Effects of a Concept-Oriented AR/VR Instructional Framework for Electricity Learning on Ninth-Grade Students’ Science Achievement and Learning Motivation

This study developed and evaluated a concept-oriented electricity learning system integrating augmented reality (AR) and non-immersive virtual reality (VR) technologies to support different conceptual learning requirements in the “Basic Electrostatic Phenomena and Electrical Circuits” unit. In the proposed framework, AR supported hands-on circuit construction and visualization of invisible electrical phenomena, whereas non-immersive VR was used for voltage measurement and Ohm’s law experimentation through repeated and controllable exploration. A quasi-experimental design was conducted with 87 ninth-grade students from a public junior high school in Taiwan. Two classes were assigned to the experimental group and two to the control group. The intervention lasted five instructional sessions (225 min).

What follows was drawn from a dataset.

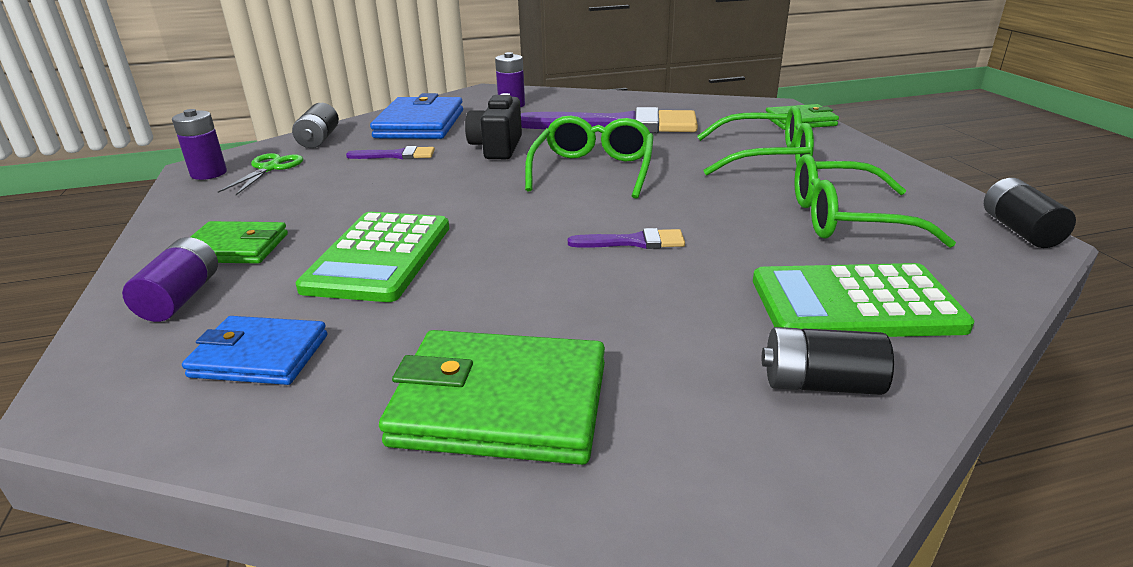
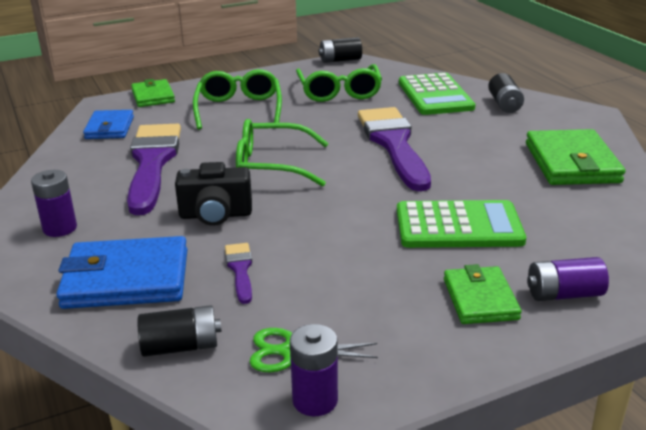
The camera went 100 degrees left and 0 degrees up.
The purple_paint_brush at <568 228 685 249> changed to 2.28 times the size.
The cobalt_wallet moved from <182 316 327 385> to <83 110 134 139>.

Data were collected using an Electricity Achievement Test and a Science Learning Motivation Questionnaire and analyzed using ANCOVA. The results indicated that the experimental group achieved significantly higher science achievement and learning motivation than the control group. Significant improvements were observed in overall science achievement and across all electricity topics, including basic circuit concepts, voltage and current measurement, and resistance and Ohm’s law concepts. The findings suggest that these learning benefits may be associated with the alignment between technological affordances and conceptual learning requirements. Consistent with the Cognitive Theory of Multimedia Learning, Cognitive Load Theory, and Conceptual Change Theory, the framework may have supported learning through visualization, interaction, experimentation, and conceptual change. This study contributes to educational technology and science education research in two ways. First, it proposes a concept-oriented AR/VR framework that systematically aligns technological affordances with conceptual learning tasks and processing demands in electricity education. Second, it provides empirical evidence for the value of concept-oriented technology integration in supporting science achievement and learning motivation. The findings highlight the importance of aligning technological affordances with conceptual learning requirements when designing technology-enhanced science learning environments.